Today, the impact of increasing the minimum wage on social security expenses can be financed by the greater mass of contributions. The evolution of the job market will dictate the validity or otherwise of this condition in the future. Until 2020, the participation of the working-age population, between 10 and 65 years old, will continue to grow. That is, if the economy is able to sustain growth and job creation, there is a possibility that the evolution of contributions will continue to be more favorable than social security spending. It is obvious that the validity of this condition requires a reversal of the low growth and contraction of the formal labor market that has prevailed in the country since 1990.

Two other aspects, at least, must still be considered. The first concerns the capacity of municipal governments to bear the greater expense of payroll and pensions.
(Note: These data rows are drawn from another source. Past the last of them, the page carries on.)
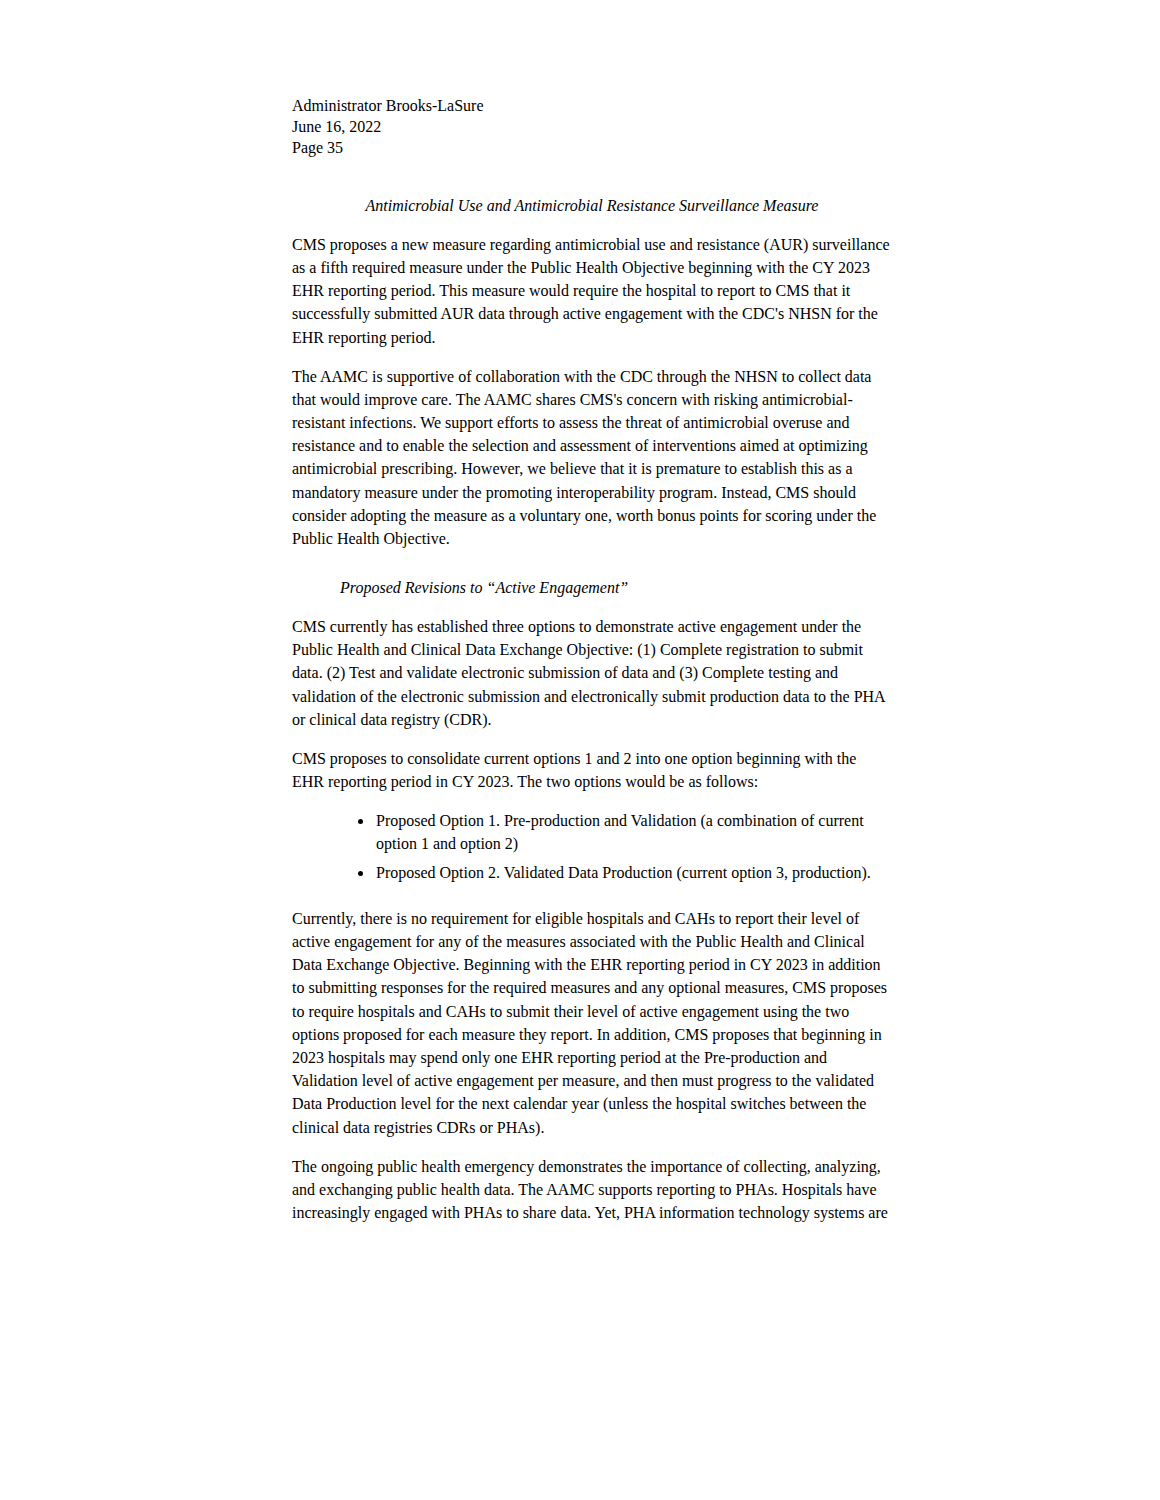Administrator Brooks-LaSure
June 16, 2022
Page 35
Antimicrobial Use and Antimicrobial Resistance Surveillance Measure
CMS proposes a new measure regarding antimicrobial use and resistance (AUR) surveillance as a fifth required measure under the Public Health Objective beginning with the CY 2023 EHR reporting period. This measure would require the hospital to report to CMS that it successfully submitted AUR data through active engagement with the CDC's NHSN for the EHR reporting period.
The AAMC is supportive of collaboration with the CDC through the NHSN to collect data that would improve care. The AAMC shares CMS's concern with risking antimicrobial-resistant infections. We support efforts to assess the threat of antimicrobial overuse and resistance and to enable the selection and assessment of interventions aimed at optimizing antimicrobial prescribing. However, we believe that it is premature to establish this as a mandatory measure under the promoting interoperability program. Instead, CMS should consider adopting the measure as a voluntary one, worth bonus points for scoring under the Public Health Objective.
Proposed Revisions to “Active Engagement”
CMS currently has established three options to demonstrate active engagement under the Public Health and Clinical Data Exchange Objective: (1) Complete registration to submit data. (2) Test and validate electronic submission of data and (3) Complete testing and validation of the electronic submission and electronically submit production data to the PHA or clinical data registry (CDR).
CMS proposes to consolidate current options 1 and 2 into one option beginning with the EHR reporting period in CY 2023. The two options would be as follows:
Proposed Option 1. Pre-production and Validation (a combination of current option 1 and option 2)
Proposed Option 2. Validated Data Production (current option 3, production).
Currently, there is no requirement for eligible hospitals and CAHs to report their level of active engagement for any of the measures associated with the Public Health and Clinical Data Exchange Objective. Beginning with the EHR reporting period in CY 2023 in addition to submitting responses for the required measures and any optional measures, CMS proposes to require hospitals and CAHs to submit their level of active engagement using the two options proposed for each measure they report. In addition, CMS proposes that beginning in 2023 hospitals may spend only one EHR reporting period at the Pre-production and Validation level of active engagement per measure, and then must progress to the validated Data Production level for the next calendar year (unless the hospital switches between the clinical data registries CDRs or PHAs).
The ongoing public health emergency demonstrates the importance of collecting, analyzing, and exchanging public health data. The AAMC supports reporting to PHAs. Hospitals have increasingly engaged with PHAs to share data. Yet, PHA information technology systems are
Without a doubt, this is a real restriction that must be addressed, as, on the contrary, the minimum wage policy could worsen the fiscal crisis in municipalities. Two ways of coping could be sought: economic growth as an instrument to increase revenue and a reduction in the high and growing financial burdens that fall on municipalities.

The other refers to the effects of the policy on smaller companies, which, in general, are more labor intensive and have less competitive capacity. Two paths, among others, could be pursued. The first is through an industrial policy and financing mechanisms that reduce the financial burden and risks of technological modernization of these companies. The other would be compensation for small and medium-sized companies through income tax or some other taxation excluding social contributions. This measure could even be used to induce greater formalization of the labor market.

This compensation could not mean a drop in revenue for the government, as the increase in the minimum wage would imply greater effective demand and, therefore, a greater volume of tax contributions.